0

I'm writing a KStreams integration test on top of an embedded kafka instance (a la spring-kafka-test, see this example). I have two pairs of topics, each pair's first topic feeding directly into the second topic, and each pair processing one record. I make a KTable from each topic pair's latter topic, and leftjoin the two Ktables.

The only time the ValueJoiner runs, the right-hand-side is null. Even though both records reach their respective ktables (verified).

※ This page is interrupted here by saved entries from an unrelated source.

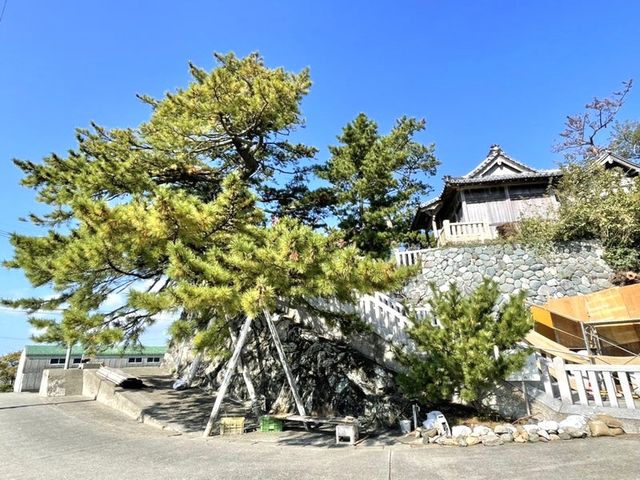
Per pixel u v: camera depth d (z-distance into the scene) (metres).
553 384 7.41
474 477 4.12
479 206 17.25
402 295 13.55
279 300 9.12
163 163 10.89
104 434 7.73
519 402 7.14
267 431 7.98
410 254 14.52
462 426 6.38
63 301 7.59
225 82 10.23
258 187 13.83
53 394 13.66
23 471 5.04
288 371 8.78
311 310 9.29
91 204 5.25
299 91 11.65
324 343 10.38
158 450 6.23
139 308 5.34
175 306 5.41
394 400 8.12
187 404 10.45
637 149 23.50
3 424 8.85
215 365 13.13
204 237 6.51
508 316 6.69
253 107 10.49
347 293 6.70
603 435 5.73
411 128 21.34
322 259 5.82
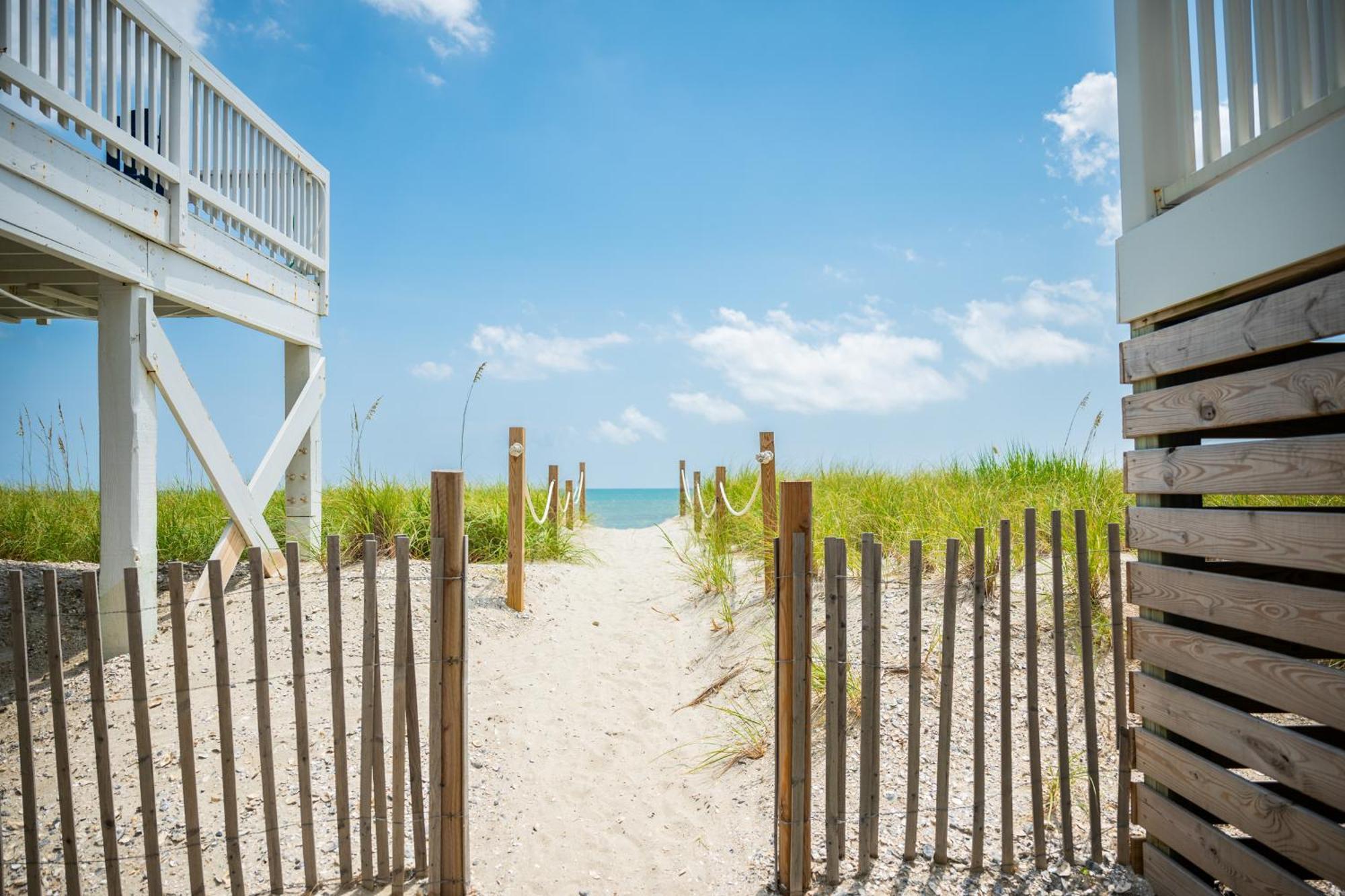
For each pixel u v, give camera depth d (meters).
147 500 5.54
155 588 5.56
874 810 3.07
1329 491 2.15
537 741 4.57
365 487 7.44
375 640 2.98
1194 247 2.68
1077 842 3.22
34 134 4.55
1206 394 2.64
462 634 2.95
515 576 6.67
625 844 3.57
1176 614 2.86
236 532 6.59
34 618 6.07
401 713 2.96
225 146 6.59
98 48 5.04
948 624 3.07
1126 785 3.08
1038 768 3.05
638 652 6.18
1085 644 3.14
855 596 5.66
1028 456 7.84
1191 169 2.93
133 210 5.39
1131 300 3.06
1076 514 3.13
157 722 4.37
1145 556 3.05
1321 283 2.16
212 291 6.41
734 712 4.55
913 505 6.99
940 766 3.08
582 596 7.61
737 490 10.31
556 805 3.90
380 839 3.01
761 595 6.54
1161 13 3.04
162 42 5.65
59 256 4.92
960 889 2.94
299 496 7.93
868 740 3.06
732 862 3.32
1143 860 3.05
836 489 8.35
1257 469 2.42
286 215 7.63
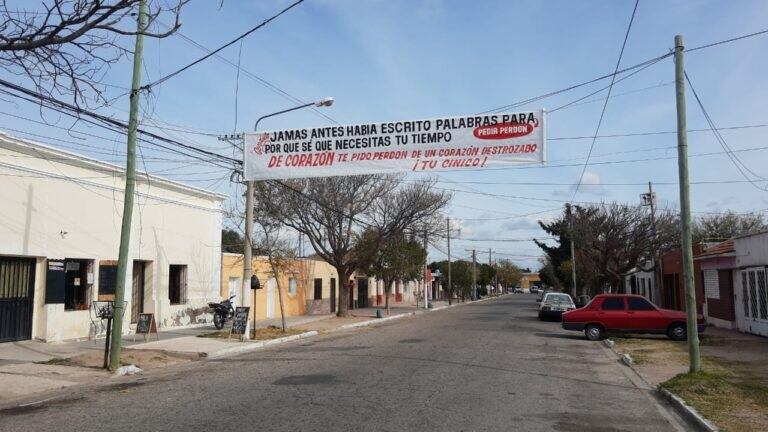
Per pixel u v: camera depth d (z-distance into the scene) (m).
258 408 9.05
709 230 56.91
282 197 28.69
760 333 21.47
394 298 64.00
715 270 26.48
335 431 7.64
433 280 81.38
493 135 15.48
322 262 40.44
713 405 9.34
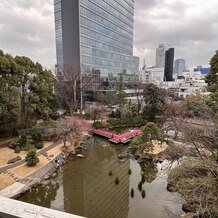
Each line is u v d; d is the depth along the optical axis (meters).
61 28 54.22
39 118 31.80
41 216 2.14
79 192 17.45
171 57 137.62
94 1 54.69
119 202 15.19
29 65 29.33
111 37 64.38
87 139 31.95
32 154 19.59
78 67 46.62
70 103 43.25
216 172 8.69
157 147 24.73
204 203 8.82
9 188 15.70
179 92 61.84
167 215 13.20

My EmbeddedKafka instance is running with 2 brokers and 3 partitions per topic. Here are the streams/producers/consumers configurations:

properties.put(StreamsConfig.APPLICATION_ID_CONFIG, appName);
properties.put(StreamsConfig.BOOTSTRAP_SERVERS_CONFIG, bootstrapUrls);
properties.put(StreamsConfig.STATE_DIR_CONFIG, String.format("/tmp/kafka-streams/%s/%s", appName, System.currentTimeMillis()));
properties.put(StreamsConfig.CACHE_MAX_BYTES_BUFFERING_CONFIG, 0);
properties.put(StreamsConfig.CLIENT_ID_CONFIG, appName);
properties.put(StreamsConfig.COMMIT_INTERVAL_MS_CONFIG, 1000);
properties.put(StreamsConfig.REPLICATION_FACTOR_CONFIG, 1);
properties.put(ConsumerConfig.AUTO_OFFSET_RESET_CONFIG, "earliest");
properties.put(ConsumerConfig.GROUP_ID_CONFIG, appName);
properties.put(ConsumerConfig.KEY_DESERIALIZER_CLASS_CONFIG, KafkaAvroDeserializer.class);
properties.put(ConsumerConfig.VALUE_DESERIALIZER_CLASS_CONFIG, KafkaAvroDeserializer.class);
properties.put(ProducerConfig.KEY_SERIALIZER_CLASS_CONFIG, KafkaAvroSerializer.class);
properties.put(ProducerConfig.VALUE_SERIALIZER_CLASS_CONFIG, KafkaAvroSerializer.class);

NOTICE CACHING IS DISABLED (4th line)

Here is a sanitized version of the code in question:

    KTable<Long, Value> kTableA =
        kstreamBuilder.table(longSerde, valueSerde, topicA2);

    kstreamBuilder.stream(keySerde, envelopeSerde, topicA1)
        .to(longSerde, valueSerde, topicA2);

    kstreamBuilder.stream(keySerde, envelopeSerde, topicB1)
        .to(longSerde, valueSerde, topicB2.topicName);

    KTable<Long, Value> kTableB =
        kstreamBuilder.table(longSerde, valueSerde, topicB2.topicName);

    KTable<Long, Result> resultTable = kTableA.leftJoin(kTableB, (a,b) -> {
        // value joiner called only once, b is null
    }

This post is related to my other post, where TOO MANY records are being produced. Fiddling with the number of kafka brokers / partitions per topic led me to this equally undesirable situation.

Thanks in advance for any and all help!

Freestyle076
  • 1,548
  • 19
  • 36
  • So, I've been fiddling with a few test cases with a KTable+KTable joining, and it turns out that the problem has something to do with a stream feeding directly into a ktable. I've succeeded with leftjoins and joins on setups with simply two KTables, no preceding streams. – Freestyle076 Jul 19 '18 at 20:54
  • Further fiddling discoveries: when I reduce the number of partitions per topic from 3 to 1 (number of brokers fixed at 3) the correct behavior results: left-null, left-right. Can anyone explain the behavior of ktable joins when multiple partitions are present? – Freestyle076 Jul 20 '18 at 15:53

0 Answers0